Sure, I Can Help You with That: Petitioning a Wisconsin Probate Court to Decide Who Controls the Final Disposition of a Decedent’s Remains
Vincent J. Scipior and Andrew J. Lawton, Coyne, Schultz, Becker & Bauer, S.C.

We all get asked from time to time if we can help a friend or family member with a legal matter outside of insurance defense work. Usually, we refer the person to an expert in that field, whether it be criminal law, family law, bankruptcy law, etc. Occasionally, however, we get asked to help with something that is out of our comfort zone, but still within our skill set. 

For example, I was recently asked by a distant relative if I could help him settle a dispute with his ex-wife regarding the final disposition of their deceased son’s remains. The son died unexpectedly without a will and without a surviving spouse or any children. My relative wanted to cremate his son’s body, as that was his son’s express wishes. His ex-wife wanted a burial. She hired an attorney who was pressuring him to give in and the funeral home was refusing to do anything until a consensus was reached. My initial reaction: I have no idea what to do. But after some research, I found out I could actually help.

I.              Where Do I Start?

The first question my relative asked was, “What kind if attorney do I need?” I was not quite sure, so I did what most people would do – I Googled it. I searched, “Wisconsin law + death + decision + burial + cremation.” One of the top results was Wis. Stat. § 154.30, which is titled, “Control of final disposition of certain human remains.” I was on the right track.

According to Wis. Stat. § 154.30, when a person dies without a written instrument designating a person to control the final disposition of their remains, subsection (2) creates a hierarchy of priority of individuals (similar to the wrongful death statute, Wis. Stat. § 895.04) who may control the location, manner, and conditions of a decedent’s final disposition. The first level of priority is the surviving spouse of the decedent.[1] If the decedent was unmarried, the next level of priority is the surviving child(ren) of the decedent.[2] If the decedent was survived by more than one child, the majority of the surviving children has control of the final disposition.[3] If the decedent died without a spouse or children, the next level of priority is the surviving parents of the decedent.[4]
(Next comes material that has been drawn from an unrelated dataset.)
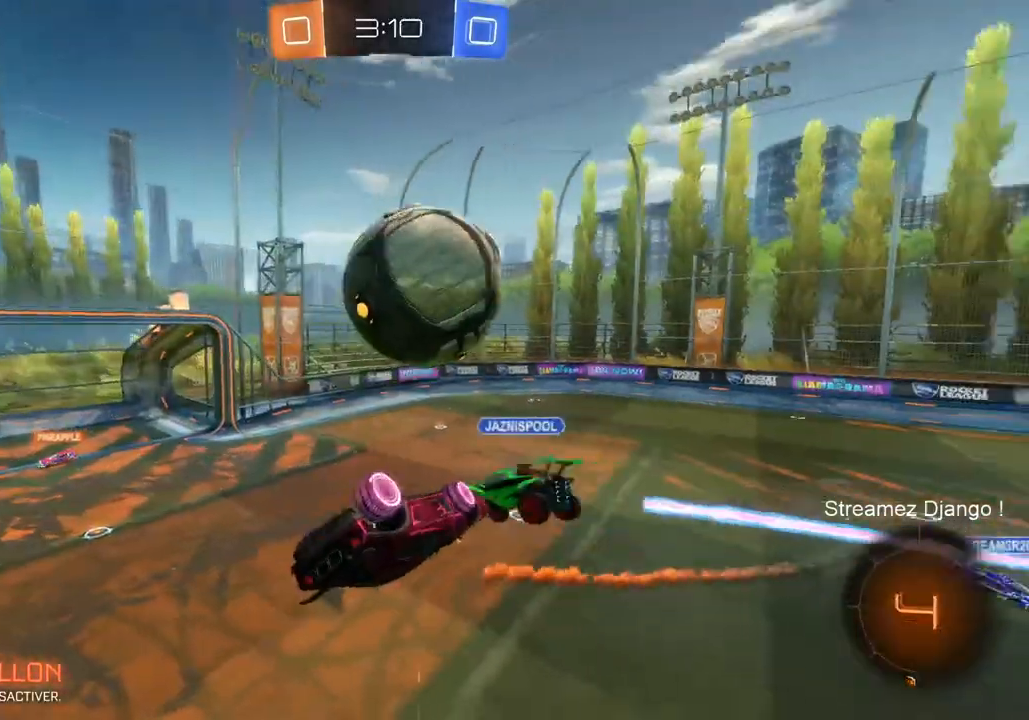
{"buttons": ["L1", "R2"], "left_stick": "right", "right_stick": "center", "events": [[317, "L1", "down"], [417, "R2", "down"]]}
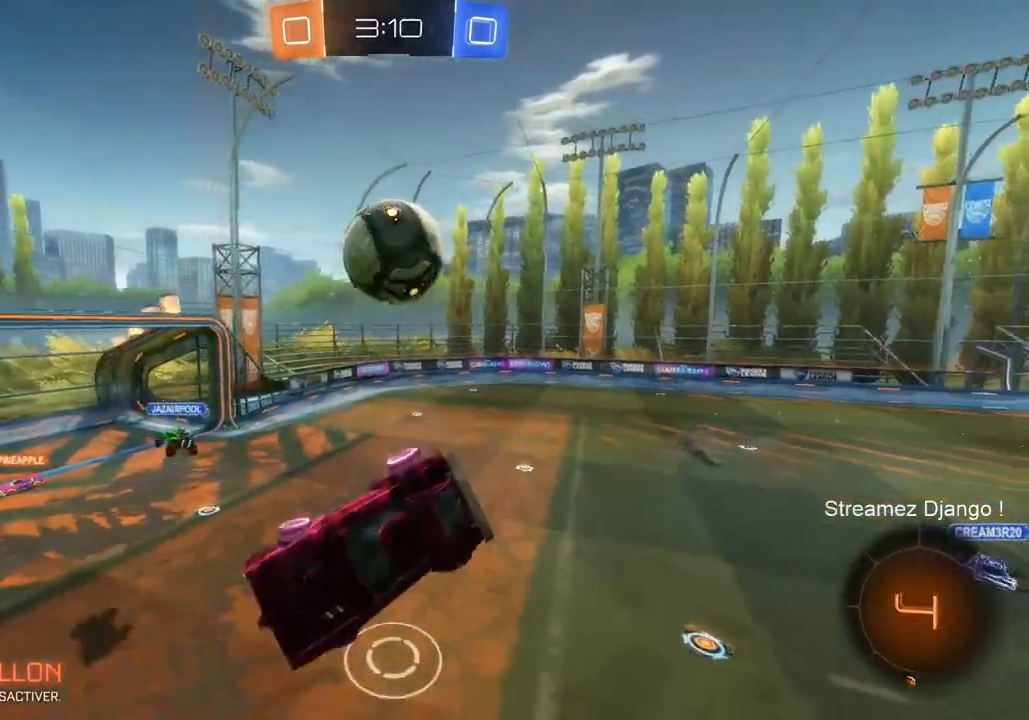
{"buttons": ["R2"], "left_stick": "up-right", "right_stick": "center", "events": [[33, "left_stick", "up-right"], [284, "L1", "up"]]}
I was starting to get somewhere. I now knew that, because the decedent died without a will and without a surviving spouse or children, his parents had the right to control the final disposition of his remains. Seems straightforward, but what happens when the parents cannot agree?

Pursuant to Wis. Stat. § 154.30(c)1., if the individuals on the same level of priority are unable to agree on the location, manner, and/or conditions of a decedent’s final disposition, they may petition the probate court for the county in which the decedent resided at the time of his or her death to designate an individual “as most fit and appropriate to control the final disposition.” In reaching a decision, Wis. Stat. § 154.30(3)(c)2. lists five non-exhaustive factors that the probate court may consider: 

  1. The reasonableness and practicality of the proposed final disposition;
  2. The degree of the personal relationship between the decedent and each of the individuals claiming the right of final disposition, including whether the decedent was estranged from any of the individuals;
  3. The desires of the individual or individuals who are ready, able, and willing to pay the cost of the final disposition;
  4. The express written desires of the decedent; and
  5. The degree to which any proposed final disposition would permit maximum participation by family members, friends, and others who wish to pay final respects to the decedent.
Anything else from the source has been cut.